= Volcker Commission =

Investigation into Swiss bank accounts of Nazi victims

The Volcker Commission, also known as the Independent Committee of Eminent Persons (ICEP), was established in 1996 to investigate the accounts lying dormant since the Second World War in various banks in Switzerland. The committee was headed by former United States Chairman of the Federal Reserve Paul Volcker and was composed of three representatives from the Swiss Bankers Association and three appointed by Jewish organizations.

==Background==

Due to Switzerland's status as a neutral country bordering on Germany and Austria, many Jews fleeing the Holocaust deposited large amounts of money and valuables in Swiss banks. However, when survivors' or victims' heirs tried to recover their money following the war, many faced bureaucratic stonewalling by the banks which often seemed not to recognize the special conditions which had been experienced by Holocaust victims. A number of times after the end of World War II, Swiss banks came under criticism for their behaviour, particularly over the issue of the handling of dormant accounts, most of which were presumed to have belonged to victims of the Holocaust. During the next forty years, a number of rather feeble responses were undertaken. However, during the 1990s it became clear that there was a need for a more robust response to the criticism.

==Memorandum of Understanding==
The Commission was established by a memorandum of understanding on May 2, 1996, between the World Jewish Restitution Organization, the World Jewish Congress and the Swiss Bankers Association. The MOU indicated two objectives for the committee: "(a) to identify accounts in Swiss banks of victims of Nazi persecution that have lain dormant since World War II or have otherwise not been made available to those victims or their heirs; (b) to assess the treatment of the accounts of victims of Nazi persecution by Swiss banks."

==Methodology==
The committee used the services of five independent accounting firms with international reputations who were licensed to audit banks in Switzerland. The investigation covered a period of some 60 years, from 1933 to 1995. Some 254 Swiss banks existing in 1945 were investigated, which covered 82% of the banking system. External costs which were borne by the Swiss banks totaled some CHF 300 million and some 650 accountants participated in the study. At the outset, there was a certain uneasiness in some of the banks with such an intrusive process. However, this changed, and the committee was able to report that only one bank, the Banque Cantonale de Geneve, refused to cooperate with the investigation.

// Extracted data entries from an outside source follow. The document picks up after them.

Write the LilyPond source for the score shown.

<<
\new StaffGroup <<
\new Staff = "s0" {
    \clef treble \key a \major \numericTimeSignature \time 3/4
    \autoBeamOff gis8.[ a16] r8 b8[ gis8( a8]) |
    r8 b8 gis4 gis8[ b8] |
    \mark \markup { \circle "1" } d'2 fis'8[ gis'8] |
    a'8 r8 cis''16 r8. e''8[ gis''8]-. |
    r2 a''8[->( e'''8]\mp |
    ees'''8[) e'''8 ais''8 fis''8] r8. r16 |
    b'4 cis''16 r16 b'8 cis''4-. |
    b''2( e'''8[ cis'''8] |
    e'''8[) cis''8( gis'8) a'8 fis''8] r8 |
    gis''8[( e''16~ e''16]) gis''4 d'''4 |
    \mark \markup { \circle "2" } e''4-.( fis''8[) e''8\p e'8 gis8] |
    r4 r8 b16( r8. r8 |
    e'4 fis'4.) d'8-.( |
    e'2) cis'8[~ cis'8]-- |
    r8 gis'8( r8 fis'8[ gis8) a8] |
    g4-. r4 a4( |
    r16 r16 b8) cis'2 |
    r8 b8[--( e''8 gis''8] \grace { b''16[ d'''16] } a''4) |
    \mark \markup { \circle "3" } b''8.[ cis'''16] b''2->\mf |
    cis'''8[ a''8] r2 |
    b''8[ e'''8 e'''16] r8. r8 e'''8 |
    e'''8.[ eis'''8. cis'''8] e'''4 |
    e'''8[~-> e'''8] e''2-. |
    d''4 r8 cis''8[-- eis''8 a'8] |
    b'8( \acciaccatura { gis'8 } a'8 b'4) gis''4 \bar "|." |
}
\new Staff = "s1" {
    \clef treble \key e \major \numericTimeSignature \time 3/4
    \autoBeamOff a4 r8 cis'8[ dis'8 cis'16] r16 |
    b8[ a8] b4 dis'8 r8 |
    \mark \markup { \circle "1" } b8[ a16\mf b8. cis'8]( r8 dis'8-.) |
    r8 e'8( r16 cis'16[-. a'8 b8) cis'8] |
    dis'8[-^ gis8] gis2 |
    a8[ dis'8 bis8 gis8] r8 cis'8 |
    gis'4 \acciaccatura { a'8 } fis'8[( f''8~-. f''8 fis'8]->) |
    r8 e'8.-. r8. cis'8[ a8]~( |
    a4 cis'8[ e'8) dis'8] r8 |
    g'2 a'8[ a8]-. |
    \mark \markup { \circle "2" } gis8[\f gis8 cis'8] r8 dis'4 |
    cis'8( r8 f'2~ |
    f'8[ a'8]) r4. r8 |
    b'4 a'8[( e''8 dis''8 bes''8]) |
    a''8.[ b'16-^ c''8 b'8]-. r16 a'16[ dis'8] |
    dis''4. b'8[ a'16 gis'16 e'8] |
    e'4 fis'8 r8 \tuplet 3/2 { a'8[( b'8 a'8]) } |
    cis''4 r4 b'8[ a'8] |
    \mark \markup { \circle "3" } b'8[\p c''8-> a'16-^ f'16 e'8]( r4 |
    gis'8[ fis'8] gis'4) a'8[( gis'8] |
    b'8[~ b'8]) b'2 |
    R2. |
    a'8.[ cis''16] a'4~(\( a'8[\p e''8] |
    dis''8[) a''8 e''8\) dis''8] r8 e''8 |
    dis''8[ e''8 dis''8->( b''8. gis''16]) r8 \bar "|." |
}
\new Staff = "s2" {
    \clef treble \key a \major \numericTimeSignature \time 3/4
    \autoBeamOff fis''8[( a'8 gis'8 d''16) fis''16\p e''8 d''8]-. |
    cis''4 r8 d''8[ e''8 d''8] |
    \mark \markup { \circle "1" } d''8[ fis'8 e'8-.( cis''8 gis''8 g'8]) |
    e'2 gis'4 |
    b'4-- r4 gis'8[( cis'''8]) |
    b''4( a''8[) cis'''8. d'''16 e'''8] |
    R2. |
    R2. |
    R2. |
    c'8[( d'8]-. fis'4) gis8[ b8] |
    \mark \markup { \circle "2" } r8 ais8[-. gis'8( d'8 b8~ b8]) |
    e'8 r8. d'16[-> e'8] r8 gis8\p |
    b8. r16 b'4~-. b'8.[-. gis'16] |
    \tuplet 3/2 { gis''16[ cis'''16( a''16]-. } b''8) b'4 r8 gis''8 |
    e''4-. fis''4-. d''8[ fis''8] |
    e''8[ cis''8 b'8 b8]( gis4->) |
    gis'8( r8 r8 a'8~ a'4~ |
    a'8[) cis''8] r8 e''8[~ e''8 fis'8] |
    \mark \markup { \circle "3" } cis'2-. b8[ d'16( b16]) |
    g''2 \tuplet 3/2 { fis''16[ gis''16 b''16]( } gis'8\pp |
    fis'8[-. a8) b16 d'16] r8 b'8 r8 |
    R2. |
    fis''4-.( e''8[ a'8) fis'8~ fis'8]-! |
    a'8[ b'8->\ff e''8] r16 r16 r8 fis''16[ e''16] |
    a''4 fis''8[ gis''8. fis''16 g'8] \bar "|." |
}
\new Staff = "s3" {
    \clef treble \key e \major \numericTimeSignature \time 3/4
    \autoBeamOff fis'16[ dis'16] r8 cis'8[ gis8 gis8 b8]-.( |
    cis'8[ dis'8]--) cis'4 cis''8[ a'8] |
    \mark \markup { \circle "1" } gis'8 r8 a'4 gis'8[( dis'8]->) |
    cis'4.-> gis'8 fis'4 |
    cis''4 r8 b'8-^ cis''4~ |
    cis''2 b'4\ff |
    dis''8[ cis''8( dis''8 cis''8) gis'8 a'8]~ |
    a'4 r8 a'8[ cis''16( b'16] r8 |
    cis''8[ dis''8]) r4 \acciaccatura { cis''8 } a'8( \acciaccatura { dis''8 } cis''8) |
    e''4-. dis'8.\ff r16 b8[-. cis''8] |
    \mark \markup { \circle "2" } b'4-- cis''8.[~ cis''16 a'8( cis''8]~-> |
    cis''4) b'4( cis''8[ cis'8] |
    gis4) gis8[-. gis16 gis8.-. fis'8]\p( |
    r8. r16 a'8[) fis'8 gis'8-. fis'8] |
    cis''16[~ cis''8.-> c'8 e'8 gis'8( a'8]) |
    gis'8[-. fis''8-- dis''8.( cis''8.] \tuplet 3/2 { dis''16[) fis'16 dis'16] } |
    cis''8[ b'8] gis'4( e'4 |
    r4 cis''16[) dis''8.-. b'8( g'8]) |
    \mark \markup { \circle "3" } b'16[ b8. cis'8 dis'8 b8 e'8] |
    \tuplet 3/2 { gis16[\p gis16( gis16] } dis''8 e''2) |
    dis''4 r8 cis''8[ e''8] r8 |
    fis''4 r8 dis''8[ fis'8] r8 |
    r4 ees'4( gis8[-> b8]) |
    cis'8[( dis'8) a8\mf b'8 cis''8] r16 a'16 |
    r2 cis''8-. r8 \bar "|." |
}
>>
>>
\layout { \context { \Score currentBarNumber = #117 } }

The raw materials for the work was provided by identifying all accounts that were open or opened in Swiss banks during the period 1933-1945. This yielded some 4.1 million accounts. There were no remaining records for 2.8 million additional accounts. The account names were compared by computers with the names of Nazi victims drawn from lists held by Holocaust researchers. Secondly, a selective non-automated examination of account-by-account analysis of available documentation.

==Members==
- Ruben Beraja, Avraham Burg, and Ronald S. Lauder were appointed representatives for the World Jewish Restitution Organization, with Zvi Barak and Israel Singer as alternates.
- Curt Gasteyger, Klaus Jacobi, and Pieder Mengiardi were appointed representatives of the Swiss Bankers Association, with Hans J. Baer and Rene Rhinow as alternates.

==Results==
In 1999, the Volcker Commission found 53,886 Swiss bank accounts that likely belonged to victims of the Holocaust, in addition to the 5,570 accounts first discovered during the 1997 self-audit. 10,471 of the newly discovered accounts were Category 1 accounts, which meant that they were matched to the names of known Holocaust victims, or Category 2 accounts, which meant there was probable relationship between the account holder and Nazi persecution. These accounts together contained an estimated value of 31.5 million Swiss Francs, however many accounts lacked necessary fiscal information to make a sound determination. Category 3 and 4 accounts, which had weaker and weakest Holocaust nexus respectively, added 43,415 accounts and 4.2 million Swiss Francs to the tally.

In 1998, a United States class-action lawsuit resulted in a settlement of $1.25 billion by the two largest Swiss banks, which is supposed to cover claims by victims and their heirs.